Trifacta, the data transformation company, today announced the finalization of $25M in Series C funding. The funding round was led by a new investor, Ignition Partners, with additional participation from existing investors Greylock Partners and Accel Partners. As a result of the investment, Frank Artale, Managing Director of Ignition Partners, will join the Trifacta board of directors. The Trifacta Data Transformation Platform enhances the productivity of data analysts and scientists by transforming Big Data into a structure that renders it easier to analyze, visualize and manipulate. The Trifacta platform’s predictive interaction technology allows users to visualize Big Data, interact with different data visualizations and take advantage of machine-learning based predictions regarding data transformations and analytics of interest. The platform aims to deliver transparency regarding the data in question, agility with respect to the user’s ability to interact with Big Data, predictive intelligence based on machine learning about the efficacy of user interactions with data and scalability marked by the ability to interact with large, heterogeneous datasets. As told to Cloud Computing Today by Trifacta CEO Joe Hellerstein, Trifacta customers can take advantage of the platform’s ability to cleanse and organize Big Data in conjunction with other enterprise software platforms such as SAS, for example.

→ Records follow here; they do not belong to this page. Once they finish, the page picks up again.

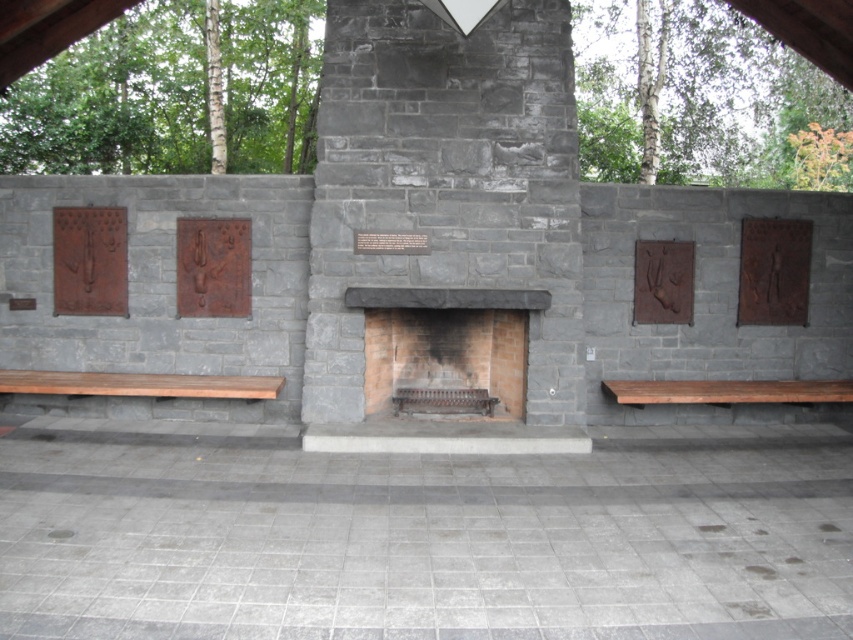
Question: Can you confirm if rusty metal plaque at right is thinner than rustic stone relief at right?

Choices:
 (A) no
 (B) yes

Answer: (A)

Question: Among these objects, which one is nearest to the camera?

Choices:
 (A) brown stone plaque at center
 (B) rustic stone relief at right
 (C) brown wooden bench at left
 (D) brick fireplace at center

Answer: (C)

Question: From the image, what is the correct spatial relationship of rusty metal plaque at left in relation to brown stone plaque at center?

Choices:
 (A) right
 (B) left

Answer: (B)

Question: From the image, what is the correct spatial relationship of dark gray stone fireplace at center in relation to rusty metal plaque at left?

Choices:
 (A) right
 (B) left

Answer: (A)

Question: Which object is positioned closest to the rustic stone relief at right?

Choices:
 (A) rusty metal plaque at right
 (B) rusty metal plaque at left
 (C) brown stone plaque at center

Answer: (A)

Question: Which of the following is the closest to the observer?

Choices:
 (A) 469,173
 (B) 839,381
 (C) 752,244

Answer: (A)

That said, Trifacta itself offers its own universe of tools for facilitating insights with respect to Big Data and, unlike many business intelligence or analytics platforms, is designed specifically for the purpose of transformation, data discovery and visualization of massive datasets. Today’s announcement about Trifacta’s Series C funding comes hot on the heels of a March 2014 partnership with Cloudera to jointly deliver the Trifacta Data Transformation platform in conjunction with Cloudera’s Hadoop distribution. To date, Trifacta has raised a total of approximately $45M in funding. Given partnerships such as Cloudera in hand, and $25M in Series C funding that comes roughly 6 months after its Series B capital raise of $12M, the industry should expect Trifacta’s traction amongst Big Data customers to skyrocket as news about its ability to transform Big Data into a usable form that accelerates the development of actionable business intelligence proliferates.